WORK REQUIRED: Substitute "utility" for "tool" in the rows from the first line through the line containing "Caribbean made eco", leaving everything else unchanged. Give back only those lines.
** RECORDS SUPPLIED follows **
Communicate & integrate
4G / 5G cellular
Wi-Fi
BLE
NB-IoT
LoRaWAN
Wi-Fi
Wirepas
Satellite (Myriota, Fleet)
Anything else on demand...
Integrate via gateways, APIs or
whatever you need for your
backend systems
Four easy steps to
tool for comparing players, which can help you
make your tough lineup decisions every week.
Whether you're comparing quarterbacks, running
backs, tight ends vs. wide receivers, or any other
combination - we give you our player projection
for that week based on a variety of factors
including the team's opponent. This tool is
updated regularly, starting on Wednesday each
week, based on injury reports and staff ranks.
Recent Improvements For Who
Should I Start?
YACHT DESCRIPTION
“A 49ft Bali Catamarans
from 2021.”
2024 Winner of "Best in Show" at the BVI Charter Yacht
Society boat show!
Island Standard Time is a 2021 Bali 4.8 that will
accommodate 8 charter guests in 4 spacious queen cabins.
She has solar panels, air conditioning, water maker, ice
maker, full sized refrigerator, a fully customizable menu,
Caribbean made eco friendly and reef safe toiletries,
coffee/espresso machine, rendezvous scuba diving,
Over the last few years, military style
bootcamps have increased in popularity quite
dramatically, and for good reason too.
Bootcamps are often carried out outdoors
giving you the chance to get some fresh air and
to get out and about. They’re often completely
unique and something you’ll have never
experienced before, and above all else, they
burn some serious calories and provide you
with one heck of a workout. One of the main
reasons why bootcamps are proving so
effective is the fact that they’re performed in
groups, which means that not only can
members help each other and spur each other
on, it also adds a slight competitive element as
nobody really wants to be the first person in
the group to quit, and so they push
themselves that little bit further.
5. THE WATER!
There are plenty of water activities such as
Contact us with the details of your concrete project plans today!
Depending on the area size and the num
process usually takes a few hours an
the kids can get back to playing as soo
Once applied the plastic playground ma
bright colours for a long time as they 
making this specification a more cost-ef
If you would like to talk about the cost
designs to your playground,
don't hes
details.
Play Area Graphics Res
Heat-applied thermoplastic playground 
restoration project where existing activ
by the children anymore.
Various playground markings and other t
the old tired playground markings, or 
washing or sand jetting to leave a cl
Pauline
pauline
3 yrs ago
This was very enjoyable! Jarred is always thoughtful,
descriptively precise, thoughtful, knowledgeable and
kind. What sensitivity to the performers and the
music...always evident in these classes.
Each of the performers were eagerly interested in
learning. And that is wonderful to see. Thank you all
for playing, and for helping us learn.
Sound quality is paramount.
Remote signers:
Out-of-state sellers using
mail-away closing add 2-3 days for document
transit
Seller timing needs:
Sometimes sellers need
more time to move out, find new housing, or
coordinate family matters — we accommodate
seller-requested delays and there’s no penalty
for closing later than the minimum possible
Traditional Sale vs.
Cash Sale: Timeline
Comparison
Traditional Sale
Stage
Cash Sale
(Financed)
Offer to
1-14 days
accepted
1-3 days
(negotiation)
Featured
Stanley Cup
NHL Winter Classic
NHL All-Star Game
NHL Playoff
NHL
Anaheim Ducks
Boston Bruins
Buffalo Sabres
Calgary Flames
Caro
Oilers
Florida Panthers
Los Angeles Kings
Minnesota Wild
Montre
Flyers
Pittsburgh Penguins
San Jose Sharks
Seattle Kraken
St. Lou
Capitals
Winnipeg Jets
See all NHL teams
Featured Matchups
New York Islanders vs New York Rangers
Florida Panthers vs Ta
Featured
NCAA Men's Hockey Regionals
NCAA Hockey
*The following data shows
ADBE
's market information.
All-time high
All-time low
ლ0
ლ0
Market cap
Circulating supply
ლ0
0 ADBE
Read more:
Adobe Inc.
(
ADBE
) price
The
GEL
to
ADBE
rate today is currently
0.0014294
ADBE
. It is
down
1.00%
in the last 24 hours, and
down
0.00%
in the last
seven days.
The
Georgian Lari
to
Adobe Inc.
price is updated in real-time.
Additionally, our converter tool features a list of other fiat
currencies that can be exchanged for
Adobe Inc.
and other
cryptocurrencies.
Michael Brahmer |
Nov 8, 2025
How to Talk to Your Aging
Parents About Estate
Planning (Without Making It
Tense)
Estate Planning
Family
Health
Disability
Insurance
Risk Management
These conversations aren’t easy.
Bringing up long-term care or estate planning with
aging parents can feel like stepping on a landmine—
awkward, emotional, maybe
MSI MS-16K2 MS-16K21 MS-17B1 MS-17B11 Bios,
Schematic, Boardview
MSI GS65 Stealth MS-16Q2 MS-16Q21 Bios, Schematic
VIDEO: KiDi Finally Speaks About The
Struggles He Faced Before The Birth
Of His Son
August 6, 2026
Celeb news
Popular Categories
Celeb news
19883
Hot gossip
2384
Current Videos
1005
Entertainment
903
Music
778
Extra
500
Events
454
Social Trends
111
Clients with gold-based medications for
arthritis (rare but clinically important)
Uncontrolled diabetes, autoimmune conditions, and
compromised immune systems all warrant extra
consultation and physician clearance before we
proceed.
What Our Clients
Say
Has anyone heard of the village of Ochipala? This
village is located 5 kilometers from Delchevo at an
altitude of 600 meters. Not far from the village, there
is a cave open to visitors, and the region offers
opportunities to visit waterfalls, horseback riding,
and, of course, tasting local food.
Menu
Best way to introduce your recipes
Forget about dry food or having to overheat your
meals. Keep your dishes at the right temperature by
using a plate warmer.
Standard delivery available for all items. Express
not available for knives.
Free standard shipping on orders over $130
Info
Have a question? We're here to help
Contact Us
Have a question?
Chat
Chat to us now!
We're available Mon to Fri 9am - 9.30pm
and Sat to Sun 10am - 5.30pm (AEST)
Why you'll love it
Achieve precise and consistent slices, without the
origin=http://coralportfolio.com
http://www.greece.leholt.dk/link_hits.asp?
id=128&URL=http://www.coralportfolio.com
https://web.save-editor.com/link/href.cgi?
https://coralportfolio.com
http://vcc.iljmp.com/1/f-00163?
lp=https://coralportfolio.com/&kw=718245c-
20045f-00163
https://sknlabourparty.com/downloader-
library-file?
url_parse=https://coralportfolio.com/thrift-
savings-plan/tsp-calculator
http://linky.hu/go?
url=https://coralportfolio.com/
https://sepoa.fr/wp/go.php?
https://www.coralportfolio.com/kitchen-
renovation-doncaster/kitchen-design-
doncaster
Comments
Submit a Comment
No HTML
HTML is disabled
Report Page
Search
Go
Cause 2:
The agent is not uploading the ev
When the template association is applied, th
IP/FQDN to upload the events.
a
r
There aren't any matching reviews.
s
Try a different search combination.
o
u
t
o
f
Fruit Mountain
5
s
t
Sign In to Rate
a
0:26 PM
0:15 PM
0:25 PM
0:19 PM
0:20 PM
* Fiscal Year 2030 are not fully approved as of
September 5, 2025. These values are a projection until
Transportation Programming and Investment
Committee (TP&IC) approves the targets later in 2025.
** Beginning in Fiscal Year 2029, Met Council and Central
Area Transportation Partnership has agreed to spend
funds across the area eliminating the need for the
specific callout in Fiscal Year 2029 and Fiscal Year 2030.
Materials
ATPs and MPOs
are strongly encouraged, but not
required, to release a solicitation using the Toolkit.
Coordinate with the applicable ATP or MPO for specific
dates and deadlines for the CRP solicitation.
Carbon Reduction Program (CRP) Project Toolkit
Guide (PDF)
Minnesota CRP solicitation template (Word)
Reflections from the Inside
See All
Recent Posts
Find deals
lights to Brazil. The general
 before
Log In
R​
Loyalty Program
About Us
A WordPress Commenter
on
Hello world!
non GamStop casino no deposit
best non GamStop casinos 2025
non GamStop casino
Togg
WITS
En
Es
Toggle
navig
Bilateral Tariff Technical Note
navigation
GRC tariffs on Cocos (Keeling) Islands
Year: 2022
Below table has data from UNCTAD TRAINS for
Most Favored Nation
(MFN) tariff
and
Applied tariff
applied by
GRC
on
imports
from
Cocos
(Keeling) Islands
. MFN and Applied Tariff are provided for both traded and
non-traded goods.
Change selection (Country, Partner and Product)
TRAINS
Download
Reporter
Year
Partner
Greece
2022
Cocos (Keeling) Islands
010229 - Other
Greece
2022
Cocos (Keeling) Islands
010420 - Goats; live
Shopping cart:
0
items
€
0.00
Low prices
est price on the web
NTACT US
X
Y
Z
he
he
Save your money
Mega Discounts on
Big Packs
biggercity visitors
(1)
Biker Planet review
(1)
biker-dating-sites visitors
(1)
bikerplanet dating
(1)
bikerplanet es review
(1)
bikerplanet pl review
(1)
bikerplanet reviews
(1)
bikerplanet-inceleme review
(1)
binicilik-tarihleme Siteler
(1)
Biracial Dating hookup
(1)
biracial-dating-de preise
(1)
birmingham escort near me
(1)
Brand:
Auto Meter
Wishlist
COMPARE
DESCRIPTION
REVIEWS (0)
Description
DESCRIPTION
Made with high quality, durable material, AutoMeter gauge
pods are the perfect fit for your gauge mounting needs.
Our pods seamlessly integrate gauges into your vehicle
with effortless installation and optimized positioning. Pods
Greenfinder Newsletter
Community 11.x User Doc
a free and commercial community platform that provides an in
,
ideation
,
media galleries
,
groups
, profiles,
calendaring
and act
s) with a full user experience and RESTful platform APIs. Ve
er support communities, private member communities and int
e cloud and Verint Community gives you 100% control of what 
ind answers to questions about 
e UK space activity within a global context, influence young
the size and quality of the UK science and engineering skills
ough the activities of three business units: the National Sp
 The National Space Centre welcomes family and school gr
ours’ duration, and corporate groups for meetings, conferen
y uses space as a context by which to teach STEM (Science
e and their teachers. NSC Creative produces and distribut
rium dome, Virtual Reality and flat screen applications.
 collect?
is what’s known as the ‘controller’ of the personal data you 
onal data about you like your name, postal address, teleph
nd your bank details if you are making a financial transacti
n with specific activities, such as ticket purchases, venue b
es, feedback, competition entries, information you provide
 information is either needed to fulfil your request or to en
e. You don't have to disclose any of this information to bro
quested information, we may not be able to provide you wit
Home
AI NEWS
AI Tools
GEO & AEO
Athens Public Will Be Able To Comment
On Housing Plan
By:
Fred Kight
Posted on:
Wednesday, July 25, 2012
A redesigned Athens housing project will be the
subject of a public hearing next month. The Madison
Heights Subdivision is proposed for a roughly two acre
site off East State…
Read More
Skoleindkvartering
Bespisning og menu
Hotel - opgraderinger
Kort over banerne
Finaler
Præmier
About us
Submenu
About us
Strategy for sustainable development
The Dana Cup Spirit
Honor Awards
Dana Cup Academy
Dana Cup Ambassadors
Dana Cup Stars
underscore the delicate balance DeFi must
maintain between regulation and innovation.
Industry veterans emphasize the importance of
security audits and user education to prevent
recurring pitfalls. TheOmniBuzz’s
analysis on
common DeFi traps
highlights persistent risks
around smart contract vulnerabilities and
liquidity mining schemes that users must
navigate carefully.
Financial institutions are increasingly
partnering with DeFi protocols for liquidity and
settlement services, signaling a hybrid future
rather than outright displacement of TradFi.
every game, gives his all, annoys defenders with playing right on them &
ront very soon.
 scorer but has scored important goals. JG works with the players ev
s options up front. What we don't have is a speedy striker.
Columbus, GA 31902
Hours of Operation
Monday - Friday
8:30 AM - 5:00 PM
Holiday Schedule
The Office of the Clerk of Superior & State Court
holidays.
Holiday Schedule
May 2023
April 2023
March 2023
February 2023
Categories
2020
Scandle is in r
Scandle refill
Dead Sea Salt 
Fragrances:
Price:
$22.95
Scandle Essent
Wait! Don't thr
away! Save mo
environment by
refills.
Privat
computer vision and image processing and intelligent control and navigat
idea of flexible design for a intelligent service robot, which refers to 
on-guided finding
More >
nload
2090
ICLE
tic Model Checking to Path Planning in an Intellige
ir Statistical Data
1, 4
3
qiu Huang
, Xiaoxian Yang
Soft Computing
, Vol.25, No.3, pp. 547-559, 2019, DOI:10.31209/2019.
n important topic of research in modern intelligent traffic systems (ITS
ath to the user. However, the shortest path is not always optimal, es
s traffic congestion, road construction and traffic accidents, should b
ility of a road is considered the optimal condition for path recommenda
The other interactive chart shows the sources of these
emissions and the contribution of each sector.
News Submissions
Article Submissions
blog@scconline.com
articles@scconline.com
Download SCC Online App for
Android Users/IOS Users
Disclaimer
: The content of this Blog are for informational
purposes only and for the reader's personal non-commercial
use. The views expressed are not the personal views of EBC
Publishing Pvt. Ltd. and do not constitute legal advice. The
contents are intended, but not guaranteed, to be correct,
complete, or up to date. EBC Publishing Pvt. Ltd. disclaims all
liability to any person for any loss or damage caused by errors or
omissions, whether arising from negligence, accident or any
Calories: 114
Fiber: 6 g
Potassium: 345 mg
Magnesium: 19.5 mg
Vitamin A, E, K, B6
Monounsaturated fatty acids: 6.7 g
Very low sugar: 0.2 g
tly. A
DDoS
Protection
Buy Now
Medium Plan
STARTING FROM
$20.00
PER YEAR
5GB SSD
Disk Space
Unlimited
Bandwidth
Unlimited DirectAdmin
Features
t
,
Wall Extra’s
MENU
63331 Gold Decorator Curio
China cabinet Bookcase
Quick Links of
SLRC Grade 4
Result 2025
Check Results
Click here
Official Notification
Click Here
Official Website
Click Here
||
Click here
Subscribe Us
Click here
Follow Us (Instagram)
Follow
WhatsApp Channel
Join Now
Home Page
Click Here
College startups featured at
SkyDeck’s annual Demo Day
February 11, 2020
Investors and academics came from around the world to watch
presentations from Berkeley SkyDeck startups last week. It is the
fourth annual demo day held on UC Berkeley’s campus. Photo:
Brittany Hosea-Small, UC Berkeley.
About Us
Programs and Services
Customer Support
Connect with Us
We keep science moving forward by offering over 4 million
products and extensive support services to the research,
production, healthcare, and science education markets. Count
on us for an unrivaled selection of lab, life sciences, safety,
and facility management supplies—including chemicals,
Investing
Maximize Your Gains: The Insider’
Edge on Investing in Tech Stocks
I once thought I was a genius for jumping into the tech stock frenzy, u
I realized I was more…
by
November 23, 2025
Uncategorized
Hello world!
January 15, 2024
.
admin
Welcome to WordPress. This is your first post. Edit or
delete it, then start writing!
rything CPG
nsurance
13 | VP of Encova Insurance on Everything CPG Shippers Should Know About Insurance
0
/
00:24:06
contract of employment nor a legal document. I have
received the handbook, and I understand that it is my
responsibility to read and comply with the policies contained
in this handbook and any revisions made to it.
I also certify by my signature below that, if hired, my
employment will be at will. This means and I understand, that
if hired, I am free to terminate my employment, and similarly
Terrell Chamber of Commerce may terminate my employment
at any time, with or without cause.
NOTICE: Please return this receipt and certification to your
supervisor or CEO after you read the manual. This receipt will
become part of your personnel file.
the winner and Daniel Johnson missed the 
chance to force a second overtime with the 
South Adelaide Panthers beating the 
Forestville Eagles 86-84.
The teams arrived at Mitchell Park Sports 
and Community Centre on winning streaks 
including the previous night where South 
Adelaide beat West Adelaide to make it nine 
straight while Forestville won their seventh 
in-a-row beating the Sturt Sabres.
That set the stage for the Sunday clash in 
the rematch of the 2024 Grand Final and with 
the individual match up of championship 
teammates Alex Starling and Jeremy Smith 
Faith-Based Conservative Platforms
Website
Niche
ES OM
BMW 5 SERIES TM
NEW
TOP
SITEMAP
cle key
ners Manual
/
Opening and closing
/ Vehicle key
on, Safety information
** End of RECORDS SUPPLIED **
PROBLEM SOLUTION:
Communicate & integrate
4G / 5G cellular
Wi-Fi
BLE
NB-IoT
LoRaWAN
Wi-Fi
Wirepas
Satellite (Myriota, Fleet)
Anything else on demand...
Integrate via gateways, APIs or
whatever you need for your
backend systems
Four easy steps to
utility for comparing players, which can help you
make your tough lineup decisions every week.
Whether you're comparing quarterbacks, running
backs, tight ends vs. wide receivers, or any other
combination - we give you our player projection
for that week based on a variety of factors
including the team's opponent. This utility is
updated regularly, starting on Wednesday each
week, based on injury reports and staff ranks.
Recent Improvements For Who
Should I Start?
YACHT DESCRIPTION
“A 49ft Bali Catamarans
from 2021.”
2024 Winner of "Best in Show" at the BVI Charter Yacht
Society boat show!
Island Standard Time is a 2021 Bali 4.8 that will
accommodate 8 charter guests in 4 spacious queen cabins.
She has solar panels, air conditioning, water maker, ice
maker, full sized refrigerator, a fully customizable menu,
Caribbean made eco friendly and reef safe toiletries,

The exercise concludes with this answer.